Об этом он решительно не думал.
— Так, понемножку, все и вылезли, — рассказывала Мандельсло, — из-за болезни. Теперь уж два месяца, как она лысая совсем…
Она на него смотрела очень прямо и — без тени снисхождения.
— У вас, у Харденбергов, глаза на мокром месте. Я уже не раз имела случай в этом убедиться.
— Но почему она хохотала? — недоумевал несчастный Эразм.
Фриц знал, что Софи — лысая, но верил, что темные ее волосы снова отрастут. Он знал, что Софи не может умереть.
— Что человек решил, все он сможет сделать, — говорил он Селестину Юсту, — а женщина тем паче.
Только бы не упустить время. Софи нуждается в лечении получше, нуждается в самом лучшем лечении. Придется ехать в Йену.
— Они едут советоваться со Штарком. Но у кого им поселиться? — спрашивал Фридрих Шлегель. — У Харденберга в Йене была тетушка, да тетушка-то умерла, с год, что ли, тому. И эта его Философия, кажется, на попечении сестрицы, офицерши.
— Ну, и отец Харденберга, der Alte, тоже, полагаю, будет наведываться, — сказала Каролина Шлегель. — Проверять нашу веру и нравственность. Горе свободным, горе не присно поминаемым в молитвах!
Йенский кружок, хотя немилосердный, был гостеприимен. Но кончился учебный год, наступала в городе жара, желтая, глинистая почва рассыхалась, шпиль Staatkirche [67] Главный собор (нем.).
плавился и мрел на зное. Все готовились разъехаться на летние вакации. Один бедный Риттер забился на свой чердак, только его и видели.
Софи и Мандельсло меж тем уже устроились в квартире на Шауфельгассе. Комнатенки были тесные, и приходилось карабкаться на три лестничных марша, но жилье им присоветовали из-за хозяйки, фрау Винклер, привычной к больным девицам. Собственно, в самой натуре фрау Винклер скоро обнаружилось прямо-таки пристрастие к болезни и ко всему, что с ней сопряжено. Это бесило, но зато значило, что кружку с горячею водою уж непременно она притащит наверх — в любое время дня и ночи.

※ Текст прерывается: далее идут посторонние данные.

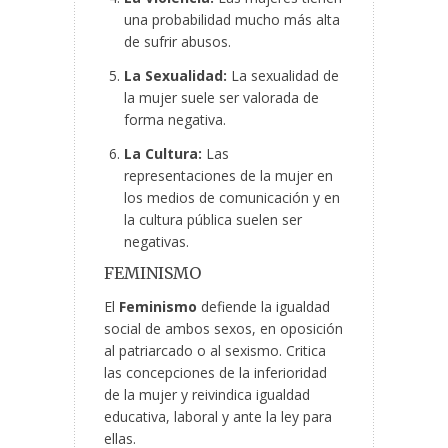
una probabilidad mucho más alta
de sufrir abusos.
La Sexualidad:
La sexualidad de
la mujer suele ser valorada de
forma negativa.
La Cultura:
Las
representaciones de la mujer en
los medios de comunicación y en
la cultura pública suelen ser
negativas.
FEMINISMO
El
Feminismo
defiende la igualdad
social de ambos sexos, en oposición
al patriarcado o al sexismo. Critica
las concepciones de la inferioridad
de la mujer y reivindica igualdad
educativa, laboral y ante la ley para
ellas.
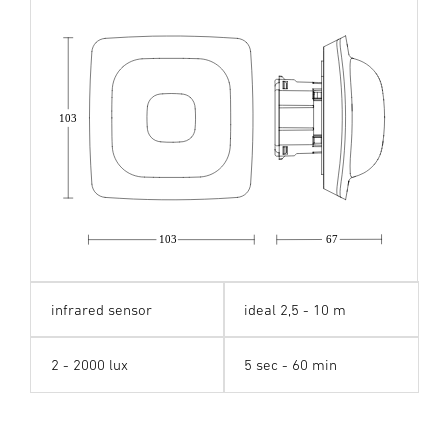
103
103
67
infrared sensor
ideal 2,5 - 10 m
2 - 2000 lux
5 sec - 60 min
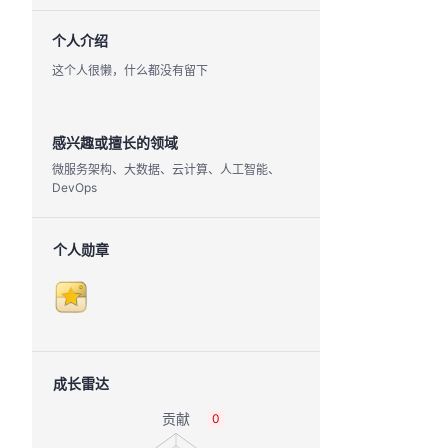
个人介绍
这个人很懒，什么都没有留下
感兴趣或擅长的领域
微服务架构、大数据、云计算、人工智能、
DevOps
个人勋章
成长雷达
0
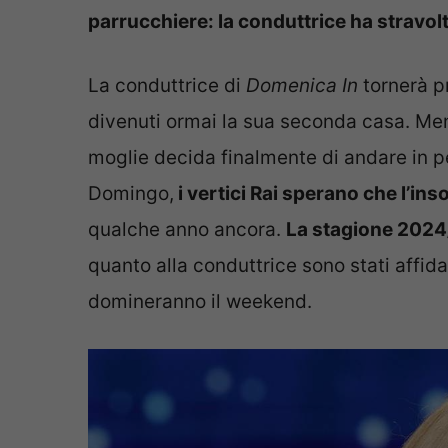
parrucchiere: la conduttrice ha stravolto
La conduttrice di
Domenica In
tornerà pr
divenuti ormai la sua seconda casa. Ment
moglie decida finalmente di andare in 
Domingo,
i vertici Rai sperano che l’ins
qualche anno ancora.
La stagione 2024/
quanto alla conduttrice sono stati affi
domineranno il weekend.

— Это входит в число услуг, моя милая барышня, — объясняла фрау Винклер.
По крайней мере, уговаривала себя Мандельсло, здесь без церемоний — в Грюнингене их тоже было не слишком много — и Софи, бедняжка, здесь может чувствовать себя, совсем как в собственном кукольном домике, где те же узорные фаянсовые кружки смиренно ждут своего часа, столпившись на кухонной полке. Однако, по правде сказать, она сомневалась в собственном выборе, и ей пришлось призвать на помощь все свое мужество, прежде чем сломить печать первого письма фрайхерра. Не могла же она знать, что дядюшка Вильгельм, нагрянувший незвано в Вайсенфельс давать советы, объявил, что в Йене нет жилья (кроме разве бывшего дворца, где имеет обычай останавливаться Гёте), хоть мало-мальски достойного нареченной старшего племянника.
— Комнаты, сдаваемые жильцам, все на верхотуре, под самой крышей, там только голубей кормить. Я знаю Йену, вам не в пример, как свои пять пальцев. А эта старшая сестра, поверьте моему слову, и на чердаке готова поселиться. Женщины всегда довольствуются малым.
Фрайхерр тотчас написал к фрау лейтенантше Мандельсло, что намеревается приехать, дабы повидаться с нею, едва представится возможность, но что меж тем он всецело полагается на ее выбор.
Дневник Фридерике, июль 1796
Софхен взялась было вести дневник, но писать ей трудно и больше незачем мучиться понапрасну. Летописцем буду я.
Мы живем неплохо в наших комнатенках. Чем просто-напросто послать за обедом для Софи в «Розу», я сама его стряпаю, дабы не оскорбить чувств нашей хозяйки. Но воздух Йены вреден для меня, он и для всех, пожалуй, вреден: не оттого ли все эти профессоры и литераторы вечно друг на друга дуются. Стоит жара. Все понемногу разъезжаются — на загородные прогулки, на вакации. Улицы, где их жилье, пустынны.
Друг Харденберга, Фридрих Шлегель (кажется, покуда еще не профессор), посетил нас вчера вечером. Тоже вот-вот пустится в какое-нибудь путешествие. Я принимала его одна. Софи отправилась с фрау Винклер смотреть на военный парад. Я, слава тебе Господи, ими сыта по горло. Но моей милой сестричке, чуть только боль отпустит, все кажется забавно. И она становится почти такой же, какой была всегда.